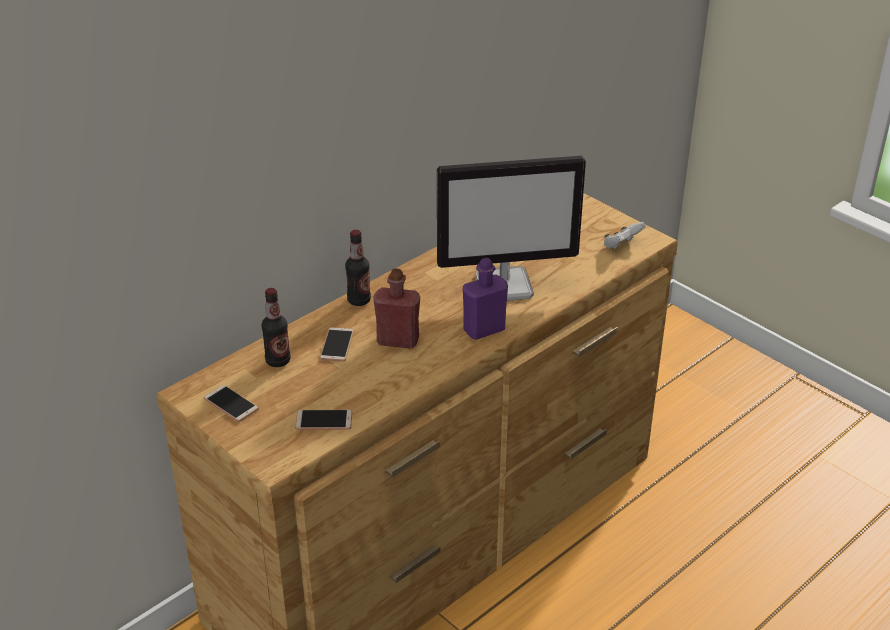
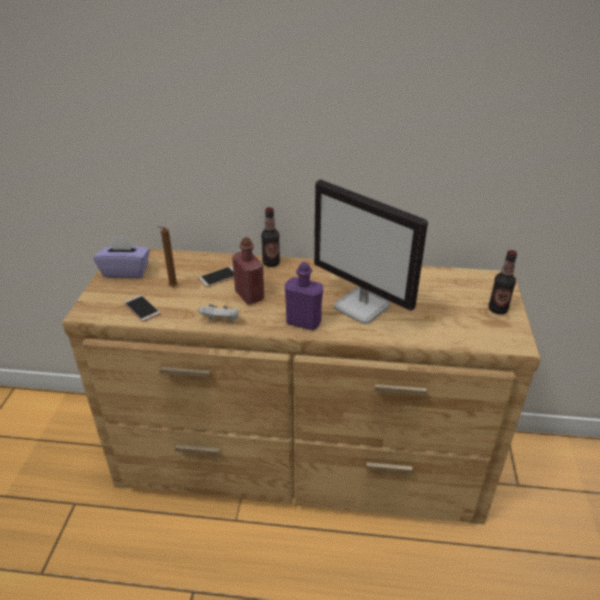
camera: 50 degrees right, 0 degrees up
(231, 404) = (126, 271): phone -> purple tissue box
(278, 361) = (181, 266): bottle -> bottle (497, 309)
(311, 384) = (172, 287): none -> brown candle
(622, 245) = (487, 334): white game controller -> white game controller (221, 321)

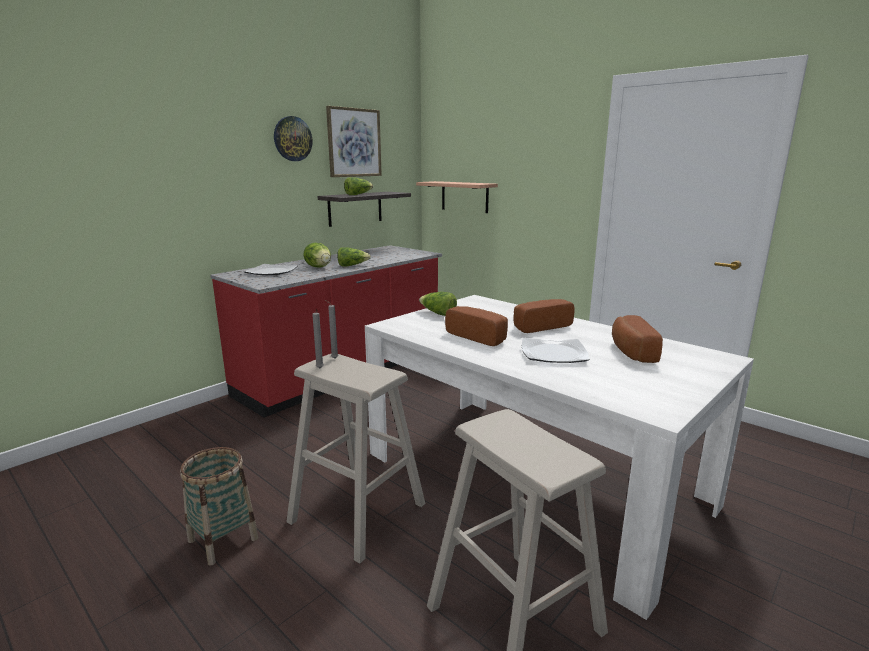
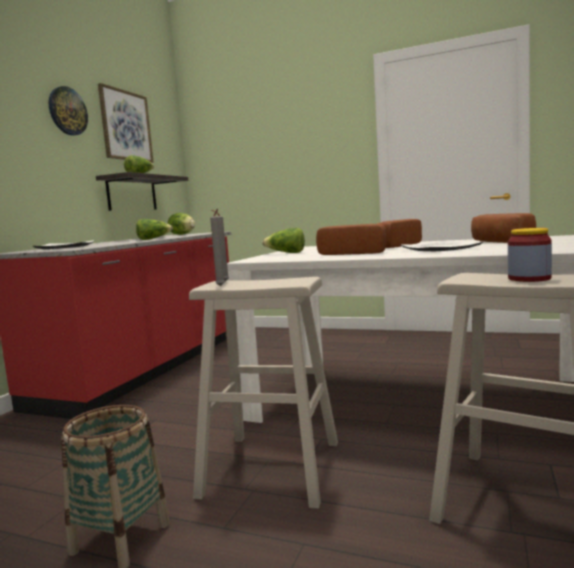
camera: 20 degrees left, 10 degrees down
(319, 267) = (117, 242): lettuce -> lettuce (182, 234)
(464, 196) = (237, 181): shelf -> none
(528, 446) = (529, 278): none -> jar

PROBLEM TO WORK ON:
Copy the line showing "(278, 361) = (181, 266): bottle" exactly, along with each line after it through the end of the material above. Pictures stay out.

ANSWER FOR THIS EXERCISE:
(278, 361) = (181, 266): bottle -> bottle (497, 309)
(311, 384) = (172, 287): none -> brown candle
(622, 245) = (487, 334): white game controller -> white game controller (221, 321)

camera: 20 degrees left, 10 degrees down
(319, 267) = (117, 242): lettuce -> lettuce (182, 234)
(464, 196) = (237, 181): shelf -> none
(528, 446) = (529, 278): none -> jar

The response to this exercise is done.